Yamaha's Masao Furusawa joined...
Yamaha's Masao Furusawa joined the company's motorcycle racing department at the same time as Rossi, and is considered as much a part of the M1's success as Valentino Rossi has been.
At the end of each MotoGP season, Yamaha has released a technical document detailing that year's M1 and its continued development. 2010, however, was the end of an era as Valentino Rossi has now left the company and Masao Furusawa, long considered the architect of the M1, is set to retire. To mark the occasion, Furusawa presented a historical presentation at the end of the year outlining key engine and chassis features of the seven M1 models Rossi had ridden.
The Rossi years - 2004 through 2010 - cover both 800cc and 1000cc versions of the M1, although each was an inline four-cylinder engine with a crossplane crankshaft and 16-valve cylinder head. As discussed in the historical document, the common theme of development over the seven-year stretch was not maximum power or ultimate handling, but rather to maximize the connection between rider and machine as well as to achieve a balanced package that excels in all conditions - including hot and cold, wet and dry, and at the beginning and end of a race. And as the rules changed over the years - encompassing the switch to 800cc, reduced fuel capacity, spec tires in limited quantities and maximum number of engines - development focused on maximizing the bike's performance within those rules. How was this accomplished over the seven years?

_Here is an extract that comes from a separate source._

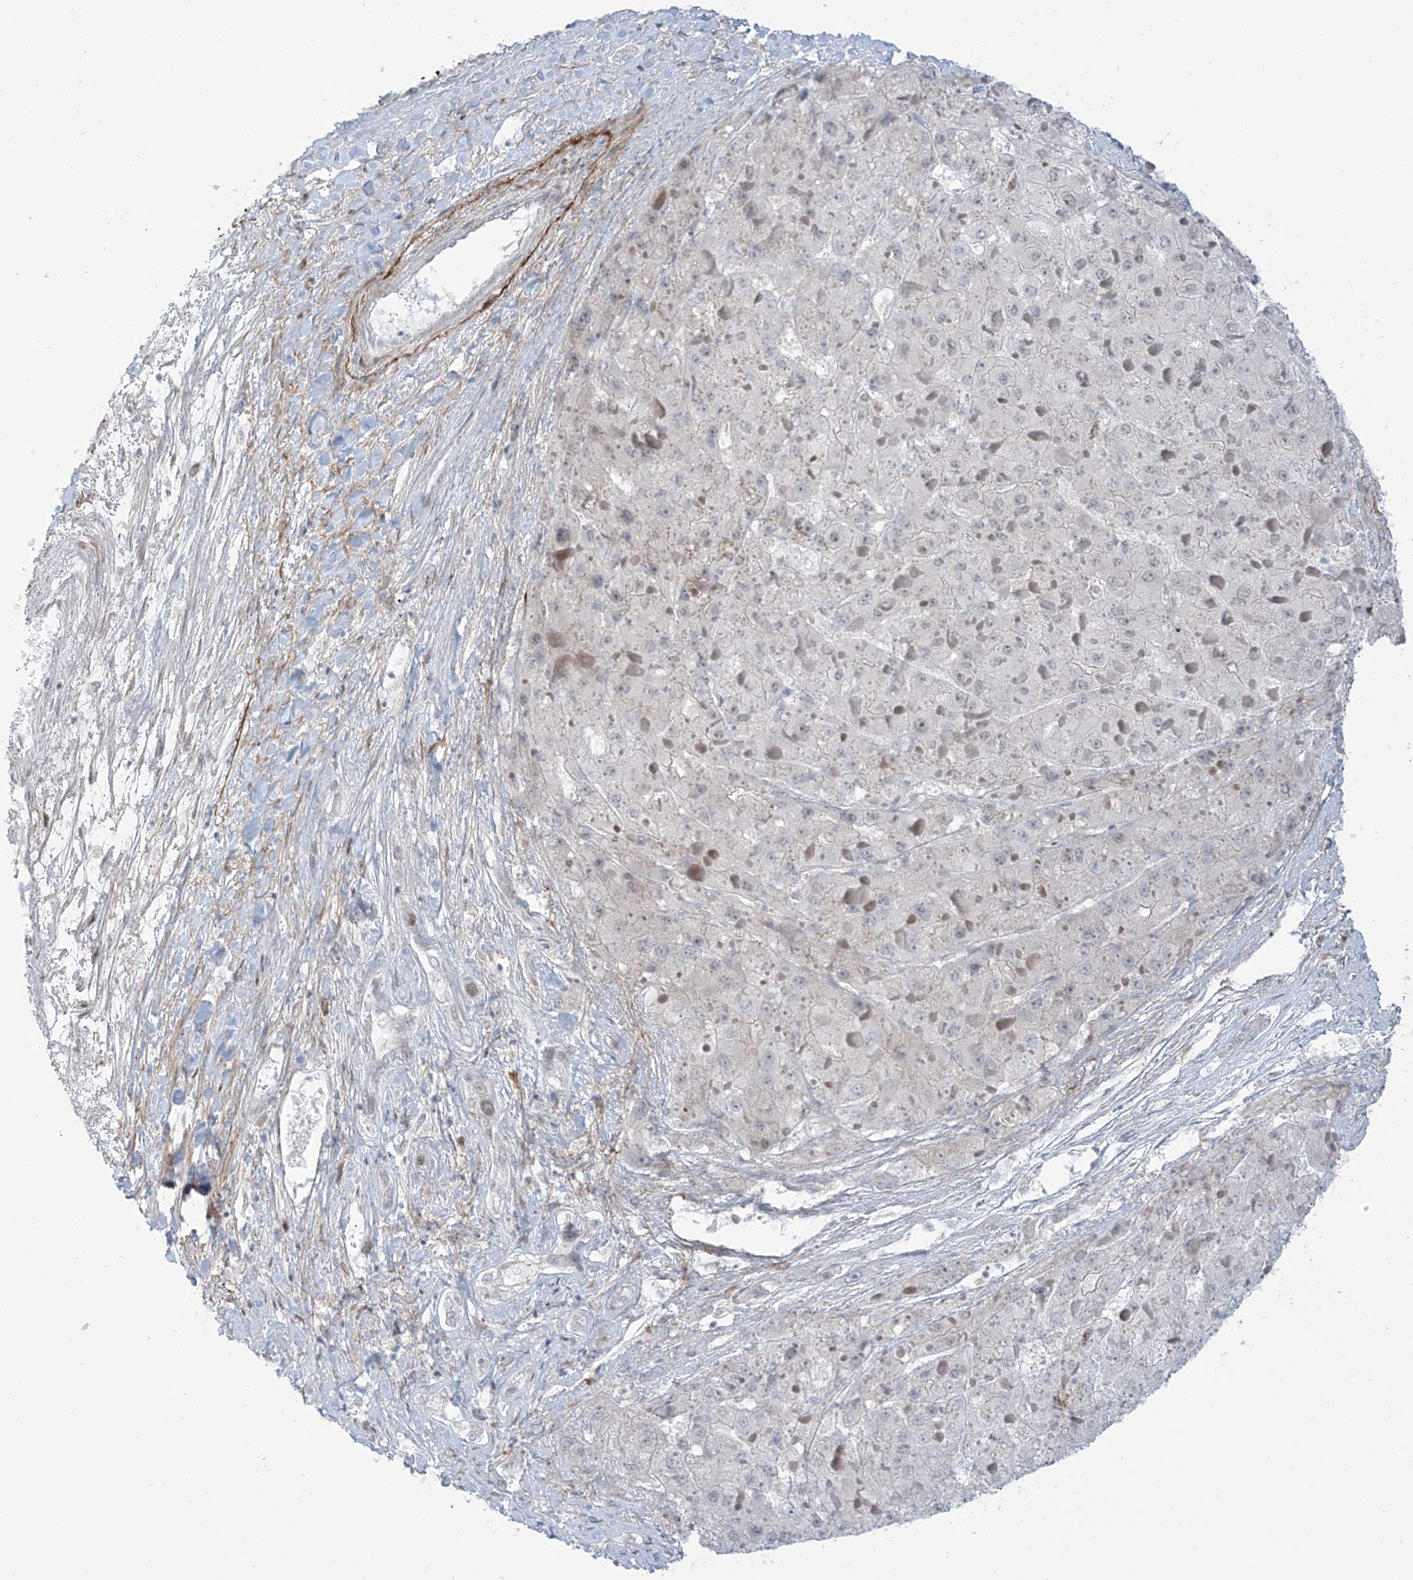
{"staining": {"intensity": "negative", "quantity": "none", "location": "none"}, "tissue": "liver cancer", "cell_type": "Tumor cells", "image_type": "cancer", "snomed": [{"axis": "morphology", "description": "Carcinoma, Hepatocellular, NOS"}, {"axis": "topography", "description": "Liver"}], "caption": "Micrograph shows no significant protein expression in tumor cells of liver cancer.", "gene": "LIN9", "patient": {"sex": "female", "age": 73}}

This timeline of the M1 shows how little the overall silhouette of the bike has changed over the past seven years. Two areas of interest: The fuel tank has gradually progressed downward and rearward, while the side vents in the fairing have changed significantly to improve cooling. The company is careful to improve aerodynamics without sacrificing yaw performance - how quickly the bike turns about a vertical axis.